Prompt: The instruction or question you give an AI model to tell it what you want.
Prompt engineering: The craft of wording and structuring prompts to get more useful, accurate, or reliable results from a model.

Quantization: Shrinking a model by storing its numbers at lower precision, so it uses less memory and runs on smaller hardware, with a small quality trade-off.

RAG (Retrieval-augmented generation): A technique where a model looks up relevant documents and uses them to answer, so it can cite sources and stay current.
Reasoning model: A model trained to spend extra steps thinking through a problem before answering, which improves results on maths, coding, and logic.
Red teaming: Deliberately probing a model to find weaknesses, unsafe outputs, or ways it can be misused, so they can be fixed before release.
Reinforcement learning: Training a model through trial and error, rewarding good outcomes and penalising bad ones, so it learns a useful strategy.
RLHF (Reinforcement learning from human feedback): A training method that uses human ratings of model answers to teach it to be more helpful, honest, and safe.

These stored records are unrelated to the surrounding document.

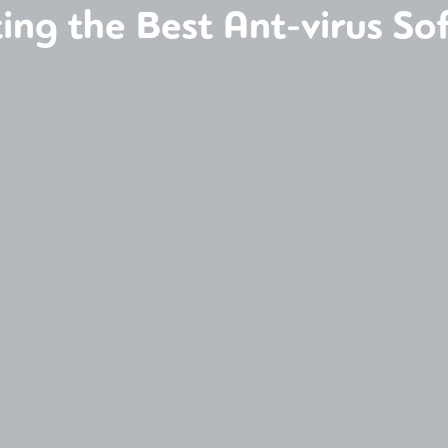
ting the Best Ant-virus So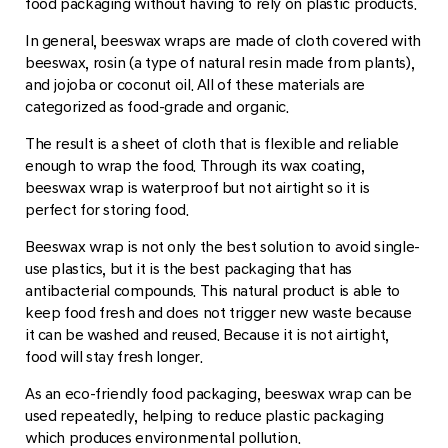
food packaging without having to rely on plastic products.
In general, beeswax wraps are made of cloth covered with
beeswax, rosin (a type of natural resin made from plants),
and jojoba or coconut oil. All of these materials are
categorized as food-grade and organic.
The result is a sheet of cloth that is flexible and reliable
enough to wrap the food. Through its wax coating,
beeswax wrap is waterproof but not airtight so it is
perfect for storing food.
Beeswax wrap is not only the best solution to avoid single-
use plastics, but it is the best packaging that has
antibacterial compounds. This natural product is able to
keep food fresh and does not trigger new waste because
it can be washed and reused. Because it is not airtight,
food will stay fresh longer.
As an eco-friendly food packaging, beeswax wrap can be
used repeatedly, helping to reduce plastic packaging
which produces environmental pollution.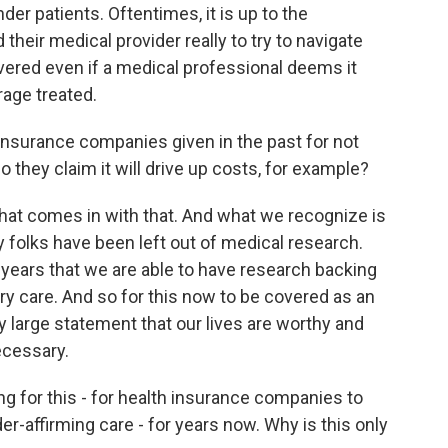
r patients. Oftentimes, it is up to the
heir medical provider really to try to navigate
vered even if a medical professional deems it
rage treated.
urance companies given in the past for not
 they claim it will drive up costs, for example?
 that comes in with that. And what we recognize is
 folks have been left out of medical research.
10 years that we are able to have research backing
y care. And so for this now to be covered as an
ery large statement that our lives are worthy and
ecessary.
or this - for health insurance companies to
r-affirming care - for years now. Why is this only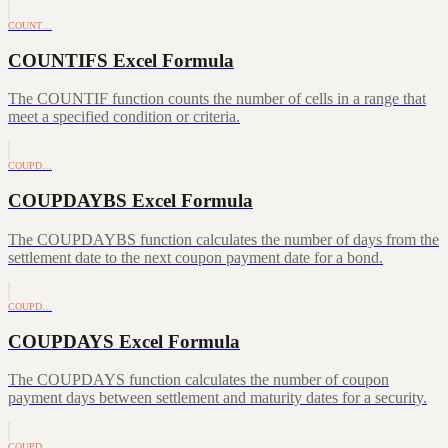
COUNT…
COUNTIFS Excel Formula
The COUNTIF function counts the number of cells in a range that
meet a specified condition or criteria.
COUPD…
COUPDAYBS Excel Formula
The COUPDAYBS function calculates the number of days from the
settlement date to the next coupon payment date for a bond.
COUPD…
COUPDAYS Excel Formula
The COUPDAYS function calculates the number of coupon
payment days between settlement and maturity dates for a security.
COUPD…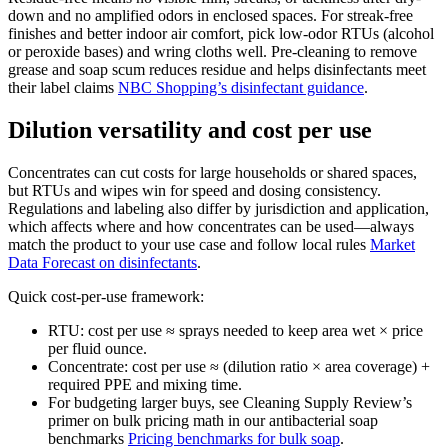
down and no amplified odors in enclosed spaces. For streak-free
finishes and better indoor air comfort, pick low-odor RTUs (alcohol
or peroxide bases) and wring cloths well. Pre-cleaning to remove
grease and soap scum reduces residue and helps disinfectants meet
their label claims
NBC Shopping’s disinfectant guidance
.
Dilution versatility and cost per use
Concentrates can cut costs for large households or shared spaces,
but RTUs and wipes win for speed and dosing consistency.
Regulations and labeling also differ by jurisdiction and application,
which affects where and how concentrates can be used—always
match the product to your use case and follow local rules
Market
Data Forecast on disinfectants
.
Quick cost-per-use framework:
RTU: cost per use ≈ sprays needed to keep area wet × price
per fluid ounce.
Concentrate: cost per use ≈ (dilution ratio × area coverage) +
required PPE and mixing time.
For budgeting larger buys, see Cleaning Supply Review’s
primer on bulk pricing math in our antibacterial soap
benchmarks
Pricing benchmarks for bulk soap
.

Scaling laws: The observed pattern that model performance improves predictably as you increase data, parameters, and compute together.
Superintelligence: A hypothetical AI that far surpasses the best human minds across essentially all fields.
Synthetic data: Data generated by a model or simulation, rather than collected from the real world, used to train or test other models.

Temperature: A setting that controls how random a model's output is. Low values make it focused and predictable, high values make it more varied.
Token: The small chunk of text, often a word piece, that a model reads and generates. Models measure input and cost in tokens.
Tokenization: The step of splitting text into tokens so a model can process it.
Training: The process of feeding data to a model so it adjusts its parameters and learns to perform a task.
Transformer: The neural network architecture behind most modern AI, which uses attention to handle sequences like text efficiently.

Vector database: A database built to store embeddings and quickly find the items most similar in meaning to a query. Often used with RAG.

Weights: Another word for a model's learned parameters, the values that determine how it turns an input into an output.